PORT SUDAN, Sudan: A drone strike on the Sudanese city of El-Obeid killed 10 people including seven children on Monday, a medical source told AFP.
An eyewitness said the strike hit a house in the center of the army-controlled capital of North Kordofan, which the rival paramilitary Rapid Support Forces have sought to encircle for months.
Since April 2023, Sudan has been gripped by a war between the army and the RSF, with some of the worst violence currently unfolding in Sudan’s strategic southern Kordofan region.
El-Obeid, the region’s main city, lies on a key crossroads connecting the capital Khartoum with the vast western Darfur region — where the army lost its last major position in October.
Following its victory in Darfur, the RSF has pushed through Kordofan, seeking to recapture Sudan’s central corridor and tightening its siege with its local allies around several army-held cities.
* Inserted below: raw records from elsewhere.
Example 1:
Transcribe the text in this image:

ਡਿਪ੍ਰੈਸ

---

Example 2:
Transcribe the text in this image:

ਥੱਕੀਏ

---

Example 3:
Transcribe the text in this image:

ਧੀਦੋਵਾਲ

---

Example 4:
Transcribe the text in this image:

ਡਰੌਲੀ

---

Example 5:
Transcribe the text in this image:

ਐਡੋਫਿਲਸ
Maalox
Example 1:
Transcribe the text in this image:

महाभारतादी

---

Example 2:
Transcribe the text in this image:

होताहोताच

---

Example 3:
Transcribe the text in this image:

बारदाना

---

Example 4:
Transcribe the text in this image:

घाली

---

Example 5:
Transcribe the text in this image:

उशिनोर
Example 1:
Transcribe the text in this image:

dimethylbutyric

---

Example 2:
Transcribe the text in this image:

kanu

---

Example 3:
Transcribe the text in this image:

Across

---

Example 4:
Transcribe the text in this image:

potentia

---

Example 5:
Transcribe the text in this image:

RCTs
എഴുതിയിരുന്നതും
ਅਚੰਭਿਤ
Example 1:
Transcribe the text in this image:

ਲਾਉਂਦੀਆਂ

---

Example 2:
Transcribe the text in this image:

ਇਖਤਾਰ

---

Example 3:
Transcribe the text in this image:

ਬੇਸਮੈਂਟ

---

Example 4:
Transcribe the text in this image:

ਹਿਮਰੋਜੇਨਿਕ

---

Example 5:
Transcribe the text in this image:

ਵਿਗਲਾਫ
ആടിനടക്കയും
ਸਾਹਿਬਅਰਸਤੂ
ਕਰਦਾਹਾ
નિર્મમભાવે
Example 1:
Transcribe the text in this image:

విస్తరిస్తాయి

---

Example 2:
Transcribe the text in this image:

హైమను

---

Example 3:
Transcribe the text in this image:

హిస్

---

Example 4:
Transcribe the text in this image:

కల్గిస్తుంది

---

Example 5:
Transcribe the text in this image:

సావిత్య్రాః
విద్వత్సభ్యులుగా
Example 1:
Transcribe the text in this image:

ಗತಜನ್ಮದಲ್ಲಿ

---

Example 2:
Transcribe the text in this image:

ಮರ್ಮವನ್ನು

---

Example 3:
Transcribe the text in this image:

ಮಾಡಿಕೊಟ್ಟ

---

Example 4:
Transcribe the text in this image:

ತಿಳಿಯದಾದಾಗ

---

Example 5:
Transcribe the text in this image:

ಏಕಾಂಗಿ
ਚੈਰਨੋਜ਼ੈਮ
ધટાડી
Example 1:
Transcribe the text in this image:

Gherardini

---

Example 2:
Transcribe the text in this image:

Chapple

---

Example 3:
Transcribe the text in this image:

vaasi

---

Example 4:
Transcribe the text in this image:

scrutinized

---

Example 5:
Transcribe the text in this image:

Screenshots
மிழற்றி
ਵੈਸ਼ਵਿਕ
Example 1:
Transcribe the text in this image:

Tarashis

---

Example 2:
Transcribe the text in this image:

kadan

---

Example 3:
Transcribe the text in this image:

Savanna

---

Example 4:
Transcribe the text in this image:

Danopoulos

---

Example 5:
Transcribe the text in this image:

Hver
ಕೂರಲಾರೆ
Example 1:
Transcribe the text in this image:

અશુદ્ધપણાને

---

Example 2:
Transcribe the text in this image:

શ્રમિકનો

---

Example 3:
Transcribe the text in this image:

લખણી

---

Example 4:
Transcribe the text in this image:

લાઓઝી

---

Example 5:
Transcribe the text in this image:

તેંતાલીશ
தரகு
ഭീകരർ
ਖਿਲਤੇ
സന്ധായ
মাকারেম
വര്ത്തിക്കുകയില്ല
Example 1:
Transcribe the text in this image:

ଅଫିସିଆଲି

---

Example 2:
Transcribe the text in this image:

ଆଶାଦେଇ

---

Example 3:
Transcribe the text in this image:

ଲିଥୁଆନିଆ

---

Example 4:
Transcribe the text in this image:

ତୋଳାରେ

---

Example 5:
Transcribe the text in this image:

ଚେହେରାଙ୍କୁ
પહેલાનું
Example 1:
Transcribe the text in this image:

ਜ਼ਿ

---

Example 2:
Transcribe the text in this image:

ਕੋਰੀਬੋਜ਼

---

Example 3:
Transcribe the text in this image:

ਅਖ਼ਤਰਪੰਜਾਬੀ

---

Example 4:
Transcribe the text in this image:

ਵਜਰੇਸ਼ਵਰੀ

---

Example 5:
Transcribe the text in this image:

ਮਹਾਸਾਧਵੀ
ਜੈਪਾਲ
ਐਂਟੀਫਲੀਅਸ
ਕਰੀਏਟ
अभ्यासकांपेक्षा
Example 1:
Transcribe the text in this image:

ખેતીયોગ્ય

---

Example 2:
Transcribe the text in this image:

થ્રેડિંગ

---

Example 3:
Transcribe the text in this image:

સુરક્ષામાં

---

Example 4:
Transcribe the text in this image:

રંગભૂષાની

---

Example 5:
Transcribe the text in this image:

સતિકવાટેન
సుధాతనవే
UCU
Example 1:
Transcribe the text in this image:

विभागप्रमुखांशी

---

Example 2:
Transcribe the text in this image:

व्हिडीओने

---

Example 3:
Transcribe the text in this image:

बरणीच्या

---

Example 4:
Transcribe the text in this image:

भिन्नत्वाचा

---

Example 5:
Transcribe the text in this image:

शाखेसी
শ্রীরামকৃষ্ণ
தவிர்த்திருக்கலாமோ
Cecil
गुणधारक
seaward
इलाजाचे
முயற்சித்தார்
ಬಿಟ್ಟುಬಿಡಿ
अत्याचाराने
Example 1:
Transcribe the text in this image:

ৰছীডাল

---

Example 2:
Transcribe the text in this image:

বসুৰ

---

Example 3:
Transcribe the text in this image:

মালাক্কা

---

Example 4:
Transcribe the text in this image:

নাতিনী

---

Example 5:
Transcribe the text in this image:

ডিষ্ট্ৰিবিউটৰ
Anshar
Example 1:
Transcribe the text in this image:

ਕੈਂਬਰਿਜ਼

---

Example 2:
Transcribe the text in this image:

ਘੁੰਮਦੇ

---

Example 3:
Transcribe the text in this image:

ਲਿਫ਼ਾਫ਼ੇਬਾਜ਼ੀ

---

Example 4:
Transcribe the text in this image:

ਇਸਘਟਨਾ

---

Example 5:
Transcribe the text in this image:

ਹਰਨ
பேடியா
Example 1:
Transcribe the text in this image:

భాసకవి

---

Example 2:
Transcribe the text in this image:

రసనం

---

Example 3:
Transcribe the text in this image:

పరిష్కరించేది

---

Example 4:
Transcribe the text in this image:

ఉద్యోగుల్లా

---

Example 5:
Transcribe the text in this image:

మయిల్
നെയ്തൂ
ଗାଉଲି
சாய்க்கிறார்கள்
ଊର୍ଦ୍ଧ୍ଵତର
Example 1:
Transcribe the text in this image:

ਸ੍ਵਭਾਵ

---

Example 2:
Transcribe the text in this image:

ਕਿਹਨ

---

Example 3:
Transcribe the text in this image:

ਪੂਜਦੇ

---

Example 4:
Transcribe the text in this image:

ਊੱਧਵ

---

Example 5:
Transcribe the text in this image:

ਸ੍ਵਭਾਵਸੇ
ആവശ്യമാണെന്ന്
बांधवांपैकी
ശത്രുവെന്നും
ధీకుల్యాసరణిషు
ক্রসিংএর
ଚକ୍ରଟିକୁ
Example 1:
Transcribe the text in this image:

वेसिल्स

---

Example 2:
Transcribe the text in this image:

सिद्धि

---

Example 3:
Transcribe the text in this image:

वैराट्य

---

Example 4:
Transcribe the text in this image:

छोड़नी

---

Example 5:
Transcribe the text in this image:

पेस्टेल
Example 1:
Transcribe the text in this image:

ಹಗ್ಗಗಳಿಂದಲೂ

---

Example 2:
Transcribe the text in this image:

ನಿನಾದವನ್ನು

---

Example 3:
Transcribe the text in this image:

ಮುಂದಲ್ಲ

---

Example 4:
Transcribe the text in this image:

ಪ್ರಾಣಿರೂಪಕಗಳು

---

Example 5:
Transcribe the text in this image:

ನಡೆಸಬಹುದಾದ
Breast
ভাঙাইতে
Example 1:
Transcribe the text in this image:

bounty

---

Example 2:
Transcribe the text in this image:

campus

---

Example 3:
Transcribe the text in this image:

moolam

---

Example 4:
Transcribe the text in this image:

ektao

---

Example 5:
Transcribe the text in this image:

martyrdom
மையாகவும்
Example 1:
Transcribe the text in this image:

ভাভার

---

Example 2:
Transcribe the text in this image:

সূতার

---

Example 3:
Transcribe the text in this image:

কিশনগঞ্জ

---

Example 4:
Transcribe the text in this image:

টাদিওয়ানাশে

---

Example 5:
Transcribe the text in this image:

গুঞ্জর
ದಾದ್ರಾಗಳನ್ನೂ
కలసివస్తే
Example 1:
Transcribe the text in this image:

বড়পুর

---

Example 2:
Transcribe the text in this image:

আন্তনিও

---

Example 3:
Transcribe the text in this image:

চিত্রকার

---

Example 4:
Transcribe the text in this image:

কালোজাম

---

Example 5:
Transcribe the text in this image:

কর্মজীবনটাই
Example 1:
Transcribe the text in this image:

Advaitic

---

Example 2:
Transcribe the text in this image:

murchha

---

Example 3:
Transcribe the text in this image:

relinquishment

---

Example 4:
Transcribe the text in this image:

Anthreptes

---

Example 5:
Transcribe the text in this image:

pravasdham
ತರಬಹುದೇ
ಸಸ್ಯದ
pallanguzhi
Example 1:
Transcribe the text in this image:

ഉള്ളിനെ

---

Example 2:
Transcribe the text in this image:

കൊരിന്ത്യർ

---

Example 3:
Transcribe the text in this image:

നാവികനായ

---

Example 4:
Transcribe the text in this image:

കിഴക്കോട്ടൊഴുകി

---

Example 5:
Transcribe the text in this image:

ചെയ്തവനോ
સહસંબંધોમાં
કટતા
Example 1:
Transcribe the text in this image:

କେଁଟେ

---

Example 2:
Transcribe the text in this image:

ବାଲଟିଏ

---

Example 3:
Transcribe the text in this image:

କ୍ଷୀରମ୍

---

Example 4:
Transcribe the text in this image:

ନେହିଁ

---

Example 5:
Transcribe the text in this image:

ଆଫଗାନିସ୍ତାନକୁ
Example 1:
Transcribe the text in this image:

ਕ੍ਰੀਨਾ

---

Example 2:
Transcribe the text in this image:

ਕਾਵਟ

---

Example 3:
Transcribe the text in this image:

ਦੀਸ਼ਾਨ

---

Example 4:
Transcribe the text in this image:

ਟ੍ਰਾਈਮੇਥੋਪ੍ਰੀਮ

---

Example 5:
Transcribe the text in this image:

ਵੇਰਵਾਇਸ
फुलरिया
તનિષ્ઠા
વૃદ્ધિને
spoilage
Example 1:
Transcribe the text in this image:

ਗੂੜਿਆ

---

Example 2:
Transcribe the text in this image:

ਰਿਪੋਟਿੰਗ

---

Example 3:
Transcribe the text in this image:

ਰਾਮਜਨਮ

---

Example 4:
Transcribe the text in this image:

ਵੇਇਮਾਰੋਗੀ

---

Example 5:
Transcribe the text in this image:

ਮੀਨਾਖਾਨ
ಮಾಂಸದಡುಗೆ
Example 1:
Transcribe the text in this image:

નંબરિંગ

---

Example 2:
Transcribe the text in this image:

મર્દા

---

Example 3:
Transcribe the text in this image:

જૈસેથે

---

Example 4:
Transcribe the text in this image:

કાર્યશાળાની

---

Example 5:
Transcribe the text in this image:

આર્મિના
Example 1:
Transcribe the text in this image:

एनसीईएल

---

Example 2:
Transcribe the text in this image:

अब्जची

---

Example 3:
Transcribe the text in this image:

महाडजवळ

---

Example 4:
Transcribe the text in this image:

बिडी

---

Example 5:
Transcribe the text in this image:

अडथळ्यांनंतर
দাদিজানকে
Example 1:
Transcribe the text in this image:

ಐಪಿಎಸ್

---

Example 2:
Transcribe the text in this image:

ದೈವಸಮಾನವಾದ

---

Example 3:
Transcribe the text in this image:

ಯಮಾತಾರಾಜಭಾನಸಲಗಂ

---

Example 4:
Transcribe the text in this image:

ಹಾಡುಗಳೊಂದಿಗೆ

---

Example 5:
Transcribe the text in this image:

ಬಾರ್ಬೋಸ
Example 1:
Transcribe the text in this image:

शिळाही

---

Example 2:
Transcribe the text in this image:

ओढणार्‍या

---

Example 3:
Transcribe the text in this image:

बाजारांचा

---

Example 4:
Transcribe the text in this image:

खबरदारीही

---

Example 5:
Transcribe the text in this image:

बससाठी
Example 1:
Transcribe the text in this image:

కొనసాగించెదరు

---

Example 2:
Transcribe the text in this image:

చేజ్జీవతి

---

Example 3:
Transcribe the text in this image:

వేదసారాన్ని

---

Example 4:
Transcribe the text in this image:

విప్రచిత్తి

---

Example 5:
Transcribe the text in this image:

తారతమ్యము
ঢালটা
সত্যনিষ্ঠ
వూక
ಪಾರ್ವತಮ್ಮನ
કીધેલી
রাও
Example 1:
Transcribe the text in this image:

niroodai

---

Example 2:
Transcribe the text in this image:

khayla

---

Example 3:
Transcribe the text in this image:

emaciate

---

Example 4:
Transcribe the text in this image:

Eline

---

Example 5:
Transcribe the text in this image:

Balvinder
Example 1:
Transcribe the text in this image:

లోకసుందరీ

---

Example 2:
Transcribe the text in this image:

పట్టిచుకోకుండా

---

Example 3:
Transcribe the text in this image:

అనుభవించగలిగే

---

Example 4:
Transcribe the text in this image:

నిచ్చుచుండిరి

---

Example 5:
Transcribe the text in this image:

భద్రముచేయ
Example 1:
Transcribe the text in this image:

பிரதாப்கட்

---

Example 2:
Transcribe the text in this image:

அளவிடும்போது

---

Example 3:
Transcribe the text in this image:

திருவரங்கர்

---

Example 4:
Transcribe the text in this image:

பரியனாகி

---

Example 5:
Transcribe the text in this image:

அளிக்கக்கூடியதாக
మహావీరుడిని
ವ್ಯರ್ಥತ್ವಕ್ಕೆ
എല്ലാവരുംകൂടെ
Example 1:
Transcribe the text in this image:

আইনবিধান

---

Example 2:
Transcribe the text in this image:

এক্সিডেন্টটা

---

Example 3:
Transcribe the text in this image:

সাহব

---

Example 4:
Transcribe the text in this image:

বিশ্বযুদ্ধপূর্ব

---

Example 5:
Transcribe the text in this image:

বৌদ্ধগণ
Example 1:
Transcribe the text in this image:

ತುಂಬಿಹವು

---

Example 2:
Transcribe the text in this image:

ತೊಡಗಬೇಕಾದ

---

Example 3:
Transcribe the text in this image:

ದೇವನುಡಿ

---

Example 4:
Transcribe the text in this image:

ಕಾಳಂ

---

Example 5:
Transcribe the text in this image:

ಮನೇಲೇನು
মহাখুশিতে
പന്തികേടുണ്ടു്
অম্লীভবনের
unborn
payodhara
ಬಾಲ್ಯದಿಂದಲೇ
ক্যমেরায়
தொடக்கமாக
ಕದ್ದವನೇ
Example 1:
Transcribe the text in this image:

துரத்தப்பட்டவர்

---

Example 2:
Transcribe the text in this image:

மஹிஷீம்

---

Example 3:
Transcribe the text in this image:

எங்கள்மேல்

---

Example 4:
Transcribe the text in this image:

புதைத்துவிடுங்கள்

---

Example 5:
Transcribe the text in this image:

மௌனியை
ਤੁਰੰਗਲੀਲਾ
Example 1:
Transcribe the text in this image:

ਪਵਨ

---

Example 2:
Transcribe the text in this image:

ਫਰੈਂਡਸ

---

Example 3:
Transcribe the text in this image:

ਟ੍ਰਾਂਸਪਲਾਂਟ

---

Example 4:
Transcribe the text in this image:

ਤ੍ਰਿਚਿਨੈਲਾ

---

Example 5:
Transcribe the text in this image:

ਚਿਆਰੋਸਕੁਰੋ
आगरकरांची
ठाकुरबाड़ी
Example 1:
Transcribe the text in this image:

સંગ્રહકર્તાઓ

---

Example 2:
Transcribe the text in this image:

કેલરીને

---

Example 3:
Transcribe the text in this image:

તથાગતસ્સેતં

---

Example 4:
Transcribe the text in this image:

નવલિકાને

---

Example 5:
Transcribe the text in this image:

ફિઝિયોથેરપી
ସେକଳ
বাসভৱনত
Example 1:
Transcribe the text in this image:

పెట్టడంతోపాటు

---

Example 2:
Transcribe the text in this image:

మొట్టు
Hundreds of thousands face mass starvation across the region.
Last year, the army broke a paramilitary siege on El-Obeid, which the RSF has sought to encircle since.
Drone strikes on Sunday caused a power outage in the city but left no reports of casualties.
Last week, a coalition of armed groups allied with the army said they had retaken several towns south of El-Obeid, which according to a military source could “open up the road between El-Obeid and Dilling” — one of South Kordofan’s besieged cities.
Since it began, the war has killed tens of thousands of people and forced more than 11 million people to flee internally and across borders.
It has also created the world’s largest hunger and displacement crises, and been described as a “war of atrocities” by the United Nations.